┌─ RECORDS TO PROCESS

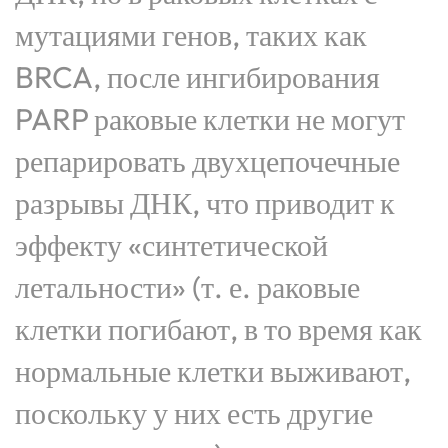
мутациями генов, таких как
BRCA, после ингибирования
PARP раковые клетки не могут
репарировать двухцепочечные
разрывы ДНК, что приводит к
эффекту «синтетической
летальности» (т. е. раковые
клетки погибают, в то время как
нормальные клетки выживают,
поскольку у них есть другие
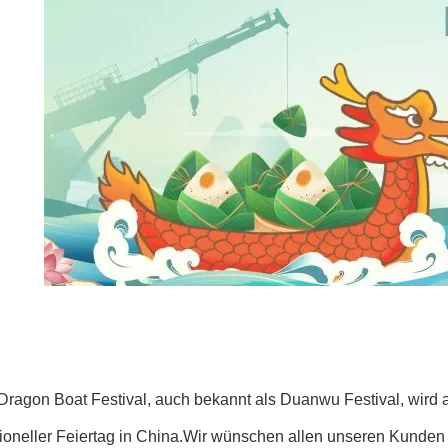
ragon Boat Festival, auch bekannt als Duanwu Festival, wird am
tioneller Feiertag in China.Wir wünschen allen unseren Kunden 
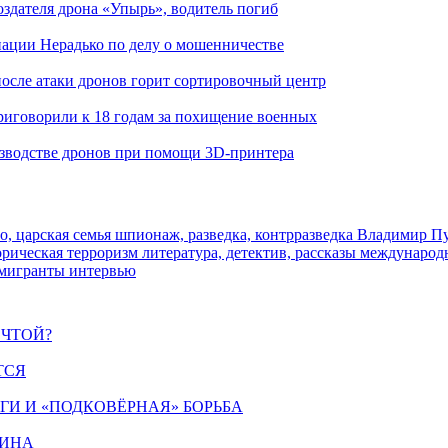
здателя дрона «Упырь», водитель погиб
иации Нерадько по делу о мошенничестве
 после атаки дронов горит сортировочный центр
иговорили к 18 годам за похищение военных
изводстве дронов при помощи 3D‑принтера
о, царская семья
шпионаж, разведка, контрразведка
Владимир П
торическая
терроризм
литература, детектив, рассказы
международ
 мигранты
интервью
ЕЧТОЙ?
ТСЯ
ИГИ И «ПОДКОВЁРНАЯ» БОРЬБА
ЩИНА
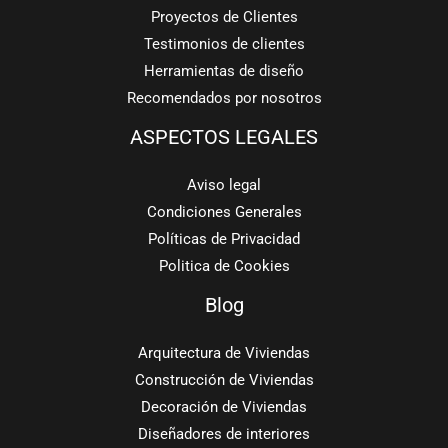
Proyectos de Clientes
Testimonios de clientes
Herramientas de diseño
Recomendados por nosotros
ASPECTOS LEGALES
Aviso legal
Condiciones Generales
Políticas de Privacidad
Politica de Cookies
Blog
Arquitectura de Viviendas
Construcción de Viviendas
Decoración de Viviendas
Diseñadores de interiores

└─
┌─ RECORDS TO PROCESS

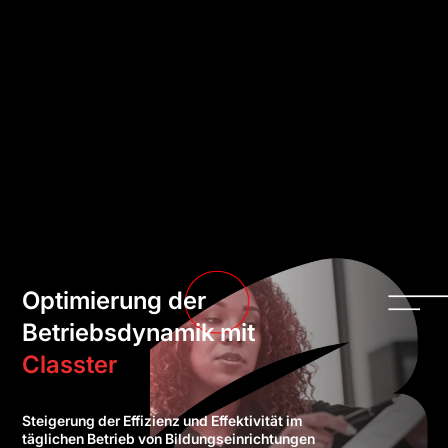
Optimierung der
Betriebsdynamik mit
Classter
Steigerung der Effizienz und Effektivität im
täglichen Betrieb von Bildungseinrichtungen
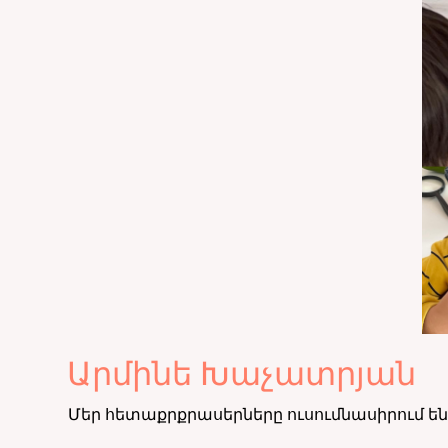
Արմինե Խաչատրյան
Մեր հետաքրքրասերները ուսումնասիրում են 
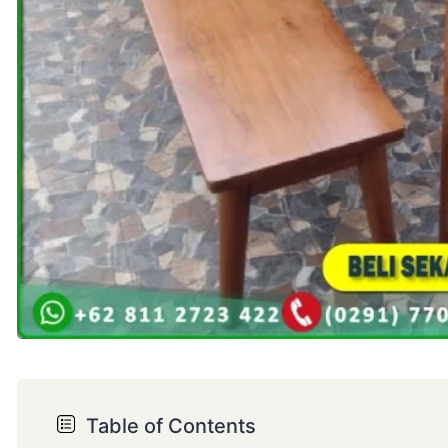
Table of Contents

└─
┌─ RECORDS TO PROCESS

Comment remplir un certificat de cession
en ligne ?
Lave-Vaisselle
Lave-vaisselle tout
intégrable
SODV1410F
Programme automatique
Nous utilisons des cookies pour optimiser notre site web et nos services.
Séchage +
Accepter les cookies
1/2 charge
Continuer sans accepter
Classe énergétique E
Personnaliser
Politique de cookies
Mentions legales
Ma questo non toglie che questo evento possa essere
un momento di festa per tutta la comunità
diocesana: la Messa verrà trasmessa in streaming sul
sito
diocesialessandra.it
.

└─

▶ _EXERCISE AIM_: Scan the material above for the word "клетки", and copy every line in which it is found.

▶ _RESULT BELOW_:
PARP раковые клетки не могут
клетки погибают, в то время как
нормальные клетки выживают,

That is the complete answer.